Your task:
Copy verbatim the lines of data starting with the line that contains "Rendered at 1500 by 1125 pixels." and going on through the line that contains "text_box Un tutorial", both of those lines included.

Records supplied:
_____
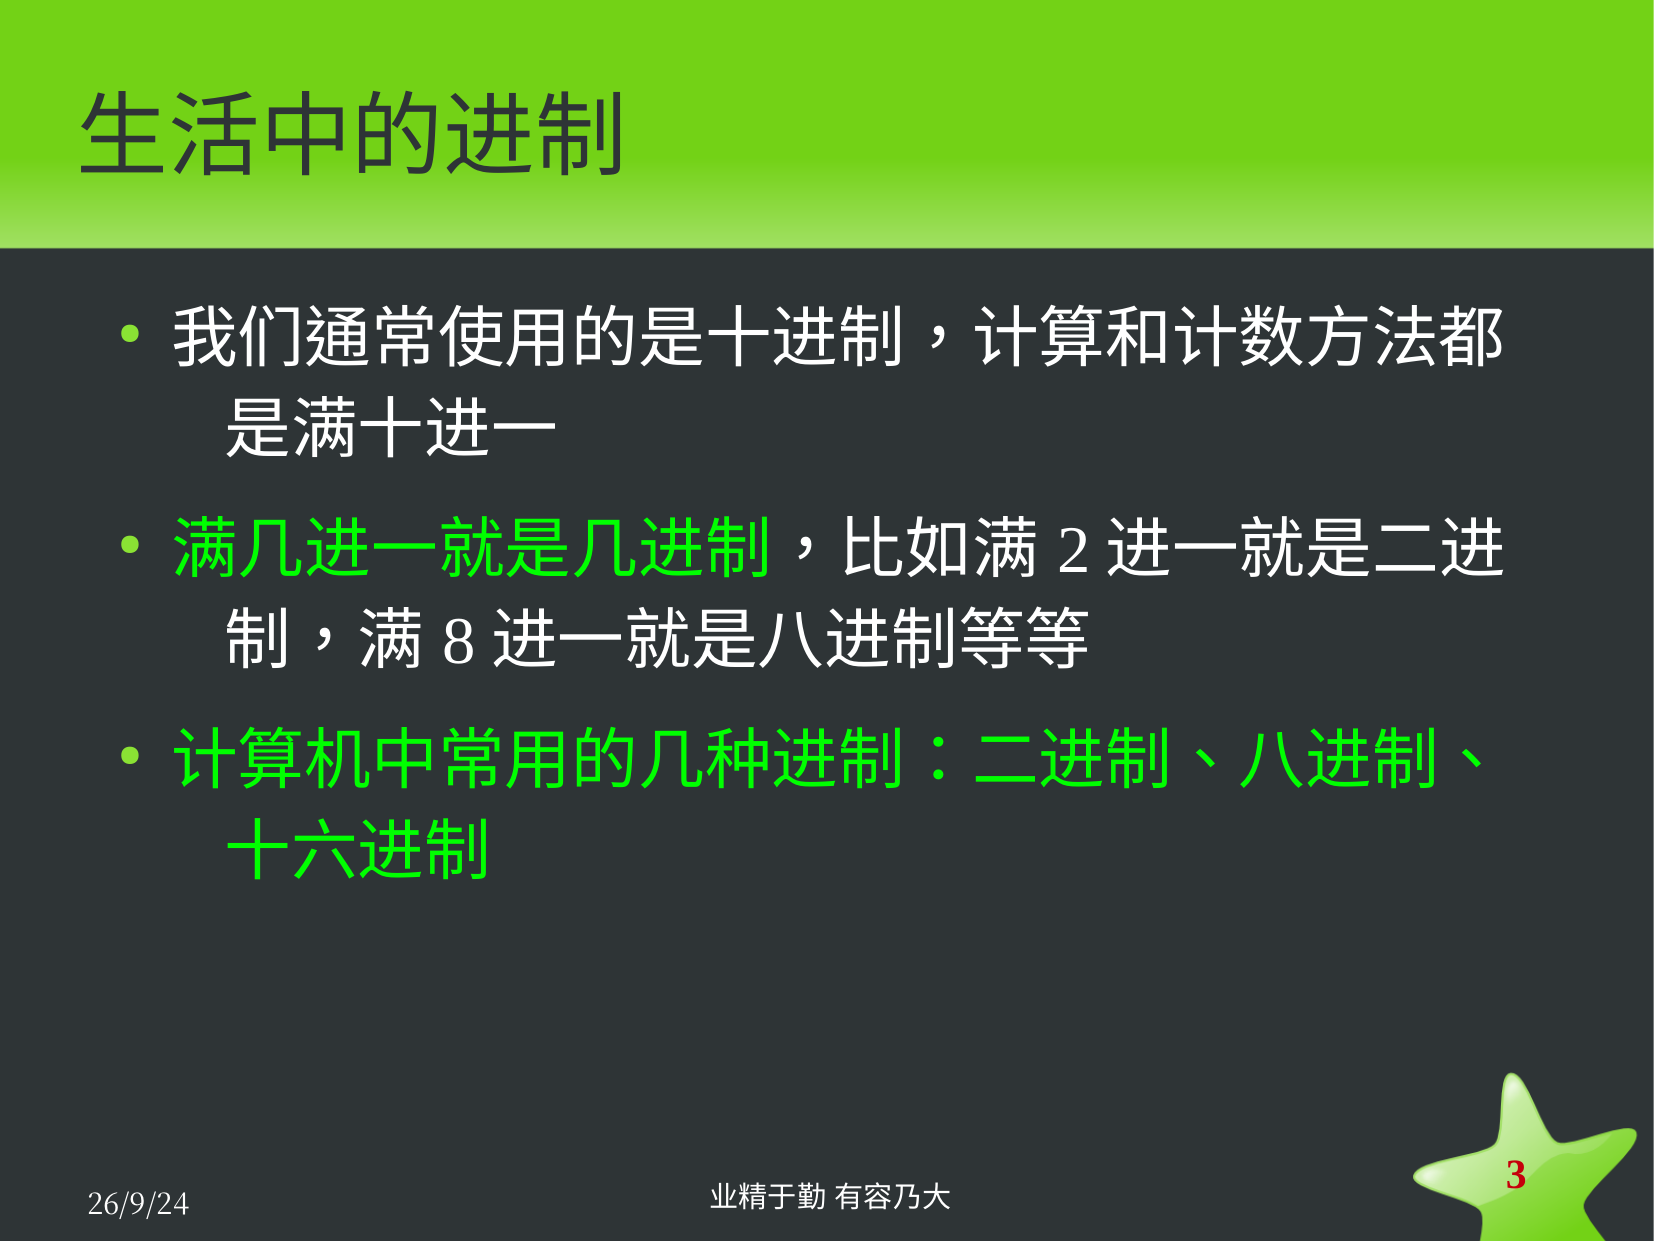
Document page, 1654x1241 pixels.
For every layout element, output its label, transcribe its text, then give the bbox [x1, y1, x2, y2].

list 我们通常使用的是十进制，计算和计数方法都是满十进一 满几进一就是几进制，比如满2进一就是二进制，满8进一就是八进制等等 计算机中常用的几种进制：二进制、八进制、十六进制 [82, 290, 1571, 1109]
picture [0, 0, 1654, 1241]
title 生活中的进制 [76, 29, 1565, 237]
_____
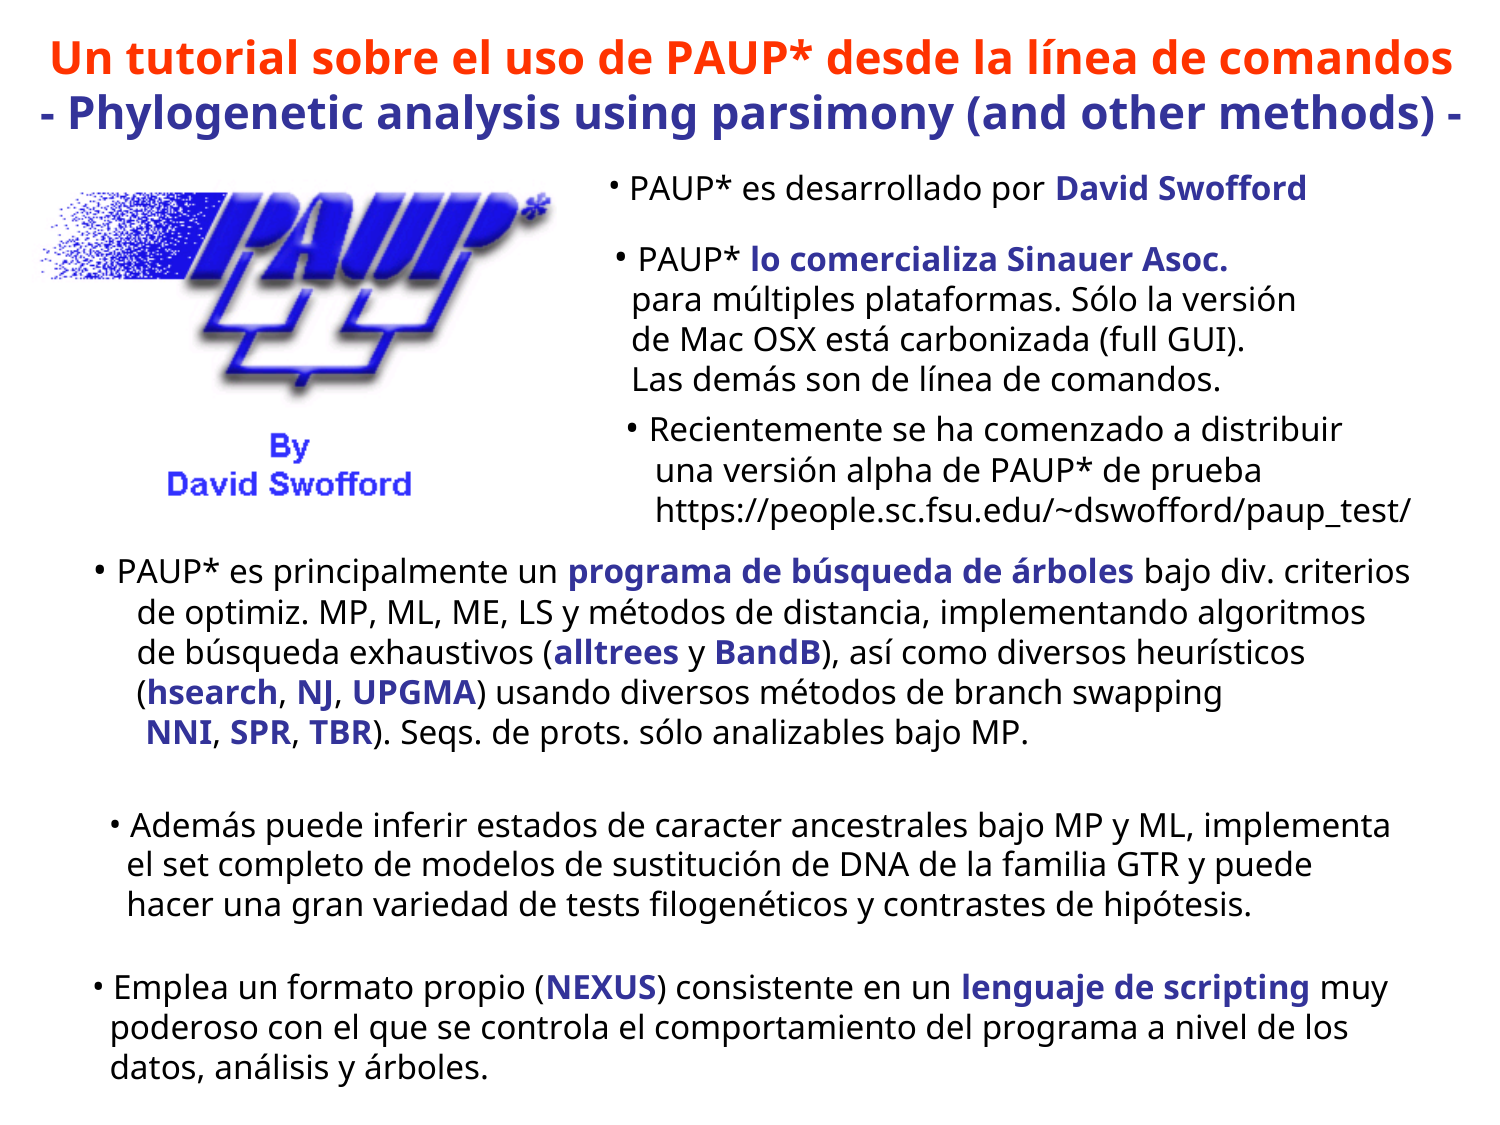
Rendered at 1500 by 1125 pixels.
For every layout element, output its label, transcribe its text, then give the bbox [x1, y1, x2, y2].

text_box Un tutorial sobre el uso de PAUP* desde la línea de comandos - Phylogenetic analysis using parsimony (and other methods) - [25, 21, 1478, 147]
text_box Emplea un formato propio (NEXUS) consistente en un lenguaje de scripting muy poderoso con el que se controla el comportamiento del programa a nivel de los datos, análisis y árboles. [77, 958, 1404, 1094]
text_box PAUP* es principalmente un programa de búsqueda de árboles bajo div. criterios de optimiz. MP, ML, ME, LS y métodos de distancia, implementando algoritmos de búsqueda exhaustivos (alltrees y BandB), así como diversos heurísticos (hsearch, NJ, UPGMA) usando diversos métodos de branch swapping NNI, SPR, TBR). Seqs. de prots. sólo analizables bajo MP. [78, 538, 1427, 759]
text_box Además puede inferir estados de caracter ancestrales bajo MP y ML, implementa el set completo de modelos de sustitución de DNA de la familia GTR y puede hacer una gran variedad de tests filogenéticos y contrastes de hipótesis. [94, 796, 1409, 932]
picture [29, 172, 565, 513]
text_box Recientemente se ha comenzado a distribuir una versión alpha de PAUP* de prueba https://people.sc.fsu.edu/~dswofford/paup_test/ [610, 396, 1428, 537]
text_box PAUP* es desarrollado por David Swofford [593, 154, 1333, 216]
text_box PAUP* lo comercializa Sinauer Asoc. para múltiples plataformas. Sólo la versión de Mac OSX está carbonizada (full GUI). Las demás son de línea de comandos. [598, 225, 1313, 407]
_____
Expected answer:
Rendered at 1500 by 1125 pixels.
For every layout element, output its label, transcribe its text, then give the bbox [x1, y1, x2, y2].

text_box Un tutorial sobre el uso de PAUP* desde la línea de comandos - Phylogenetic analysis using parsimony (and other methods) - [25, 21, 1478, 147]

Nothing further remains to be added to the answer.